You don't have to read too closely between the lines to discern how Mike's passive-aggressive nature might have grated against Trey's Alpha Male mindset (although "good guy Trey" tries to laugh it off as a "funny" story). But Mike seemed to relish the occasions that he could pull the rug out from under the bandmate he once sarcastically nicknamed "Leadership Qualities". The most notable occurrences from the stage are the 7/15/99 SOAMelt (began as 2001 until Mike jumped in with the bassline), 11/26/97 Poor Heart (which Trey starts as Rocky Top), and the Reba jam during the 2/20/93 Mike's Song. During the Reba earlier in the set, Mike struggles with his bass part, and possibly gives up trying to get back on track with the others. But during the subsequent jam in Mike's Song, he plays the same part without error, probably while bouncing on his trampoline. Hmmmm.

Due to this clash of personalities, I suspect that February 1993 might have been a time of increased tension between the two guys standing next to each other on the stage. And struggles during (the very difficult composition) Reba may have been the cause - check out Trey's aggressive playing in the 2/7/93 version - but just like at the Roxy, the tension during 2/15/93 was manifested in the Mike's Song > I am H2 later in the set. You can hear Mike's voice crack a little bit as he sings, and he starts echoing the voice crack over the guitar.
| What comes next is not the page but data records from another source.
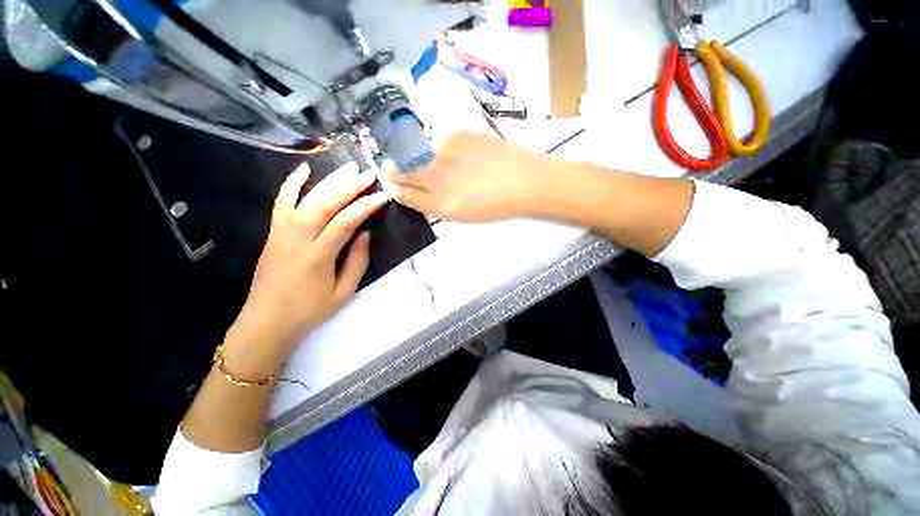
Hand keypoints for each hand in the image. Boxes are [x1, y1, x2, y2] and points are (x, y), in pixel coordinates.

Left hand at [224, 162, 387, 378]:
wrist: (267, 321)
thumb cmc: (310, 311)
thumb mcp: (344, 292)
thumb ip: (357, 261)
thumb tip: (365, 233)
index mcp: (318, 256)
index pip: (345, 222)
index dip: (365, 207)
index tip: (382, 196)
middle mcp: (297, 238)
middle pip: (325, 204)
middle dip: (349, 186)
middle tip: (367, 174)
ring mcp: (282, 233)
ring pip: (306, 198)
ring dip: (328, 181)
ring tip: (348, 168)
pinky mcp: (273, 233)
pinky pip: (281, 203)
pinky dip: (291, 184)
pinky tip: (304, 170)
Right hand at [388, 132, 555, 221]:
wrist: (522, 181)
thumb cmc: (494, 205)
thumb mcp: (461, 215)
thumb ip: (434, 204)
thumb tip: (414, 193)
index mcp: (439, 204)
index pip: (404, 195)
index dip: (395, 189)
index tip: (392, 185)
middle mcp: (436, 178)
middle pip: (401, 171)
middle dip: (393, 171)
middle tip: (391, 167)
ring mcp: (445, 154)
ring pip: (417, 153)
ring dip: (417, 156)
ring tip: (438, 162)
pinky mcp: (458, 135)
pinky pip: (439, 140)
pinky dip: (443, 147)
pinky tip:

Then when the tramps jam segment starts, Mike "freaks out" a little on his bass, playing some obnoxiously loud notes, and then he does it again during I am Hydrogen, twice trampling over all the bliss and serenity this song usually provides. Was he passive-aggressively trying to buck Trey's on-stage leadership? Was he acting out against his own self-consciousness about singing a song that was his namesake? Was he showing off for the chicks in the front row? It doesn't really matter why, but it does strike me as a clue revealing something about the weirdness during 2/20/93 set 2.

Otherwise, this is an exceptionally clean AUD recording, from the a capella Amazing Grace opener to the dedication > Contact > Fire encore. Maybe it isn't the sharpest show from this era, but it's still an interesting glimpse into the band's interpersonal dynamics.

"Thank you! Don't go away! Don't go away, we'll be right back! Don't do anything we wouldn't do during the break! Just... sit there! Stay calm! STAY CALM! Remain calm, it's time for the intermission!"